>> START Extracted text

Dead Wake: The Last Crossing of The Lusitania
By: Erik Larson
Genre: Non-Fiction, Historical Literature, WWI, War/Military
Rating: 4.5 stars
Release: March 10th 2015
Synopsis:
On May 1, 1915, with WWI entering its tenth month, a luxury ocean liner as richly appointed as an English country house sailed out of New York, bound for Liverpool, carrying a record number of children and infants. The passengers were surprisingly at ease, even though Germany had declared the seas around Britain to be a war zone. For months, German U-boats had brought terror to the North Atlantic. But the Lusitania was one of the era’s great transatlantic “Greyhounds”—the fastest liner then in service—and her captain, William Thomas Turner, placed tremendous faith in the gentlemanly strictures of warfare that for a century had kept civilian ships safe from attack.
Germany, however, was determined to change the rules of the game, and Walther Schwieger, the captain of Unterseeboot-20, was happy to oblige. Meanwhile, an ultra-secret British intelligence unit tracked Schwieger’s U-boat, but told no one. As U-20 and the Lusitania made their way toward Liverpool, an array of forces both grand and achingly small—hubris, a chance fog, a closely guarded secret, and more—all converged to produce one of the great disasters of history.
It is a story that many of us think we know but don’t, and Erik Larson tells it thrillingly, switching between hunter and hunted while painting a larger portrait of America at the height of the Progressive Era. Full of glamour and suspense, Dead Wake brings to life a cast of evocative characters, from famed Boston bookseller Charles Lauriat to pioneering female architect Theodate Pope to President Woodrow Wilson, a man lost to grief, dreading the widening war but also captivated by the prospect of new love.
Gripping and important, Dead Wake captures the sheer drama and emotional power of a disaster whose intimate details and true meaning have long been obscured by history.
Book Review
It isn’t a surprise that I enjoyed this book so much either. Erik Larson is a fantastic writer of non-fiction—I’ve already started looking into which of his other books I want to read next.

>> END Extracted text
>> START Dataset extract

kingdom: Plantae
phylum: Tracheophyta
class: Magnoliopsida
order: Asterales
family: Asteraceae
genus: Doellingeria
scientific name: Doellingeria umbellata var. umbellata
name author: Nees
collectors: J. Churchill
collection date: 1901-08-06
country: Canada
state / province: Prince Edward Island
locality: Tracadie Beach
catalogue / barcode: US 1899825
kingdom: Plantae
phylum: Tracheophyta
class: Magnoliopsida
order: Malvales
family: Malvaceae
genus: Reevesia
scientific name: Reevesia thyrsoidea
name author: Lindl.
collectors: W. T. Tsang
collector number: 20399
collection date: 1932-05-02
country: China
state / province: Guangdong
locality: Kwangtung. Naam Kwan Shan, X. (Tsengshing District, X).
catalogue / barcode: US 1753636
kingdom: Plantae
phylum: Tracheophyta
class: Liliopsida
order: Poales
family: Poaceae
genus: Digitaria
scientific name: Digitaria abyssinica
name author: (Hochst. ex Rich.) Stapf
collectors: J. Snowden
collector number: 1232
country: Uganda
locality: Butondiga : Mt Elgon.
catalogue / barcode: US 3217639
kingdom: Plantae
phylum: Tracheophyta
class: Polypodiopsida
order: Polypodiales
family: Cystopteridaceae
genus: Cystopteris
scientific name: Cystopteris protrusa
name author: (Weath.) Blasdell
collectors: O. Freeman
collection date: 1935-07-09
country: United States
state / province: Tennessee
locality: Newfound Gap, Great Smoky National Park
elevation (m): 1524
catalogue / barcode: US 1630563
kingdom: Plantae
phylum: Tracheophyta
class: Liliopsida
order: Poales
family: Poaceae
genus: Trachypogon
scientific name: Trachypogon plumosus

>> END Dataset extract

**Aim of the task**
From the Dead Wake review, set down the passage starting at "It is a story" and ending at "obscured by history.", word for word.

**Answer below**
It is a story that many of us think we know but don’t, and Erik Larson tells it thrillingly, switching between hunter and hunted while painting a larger portrait of America at the height of the Progressive Era. Full of glamour and suspense, Dead Wake brings to life a cast of evocative characters, from famed Boston bookseller Charles Lauriat to pioneering female architect Theodate Pope to President Woodrow Wilson, a man lost to grief, dreading the widening war but also captivated by the prospect of new love.
Gripping and important, Dead Wake captures the sheer drama and emotional power of a disaster whose intimate details and true meaning have long been obscured by history.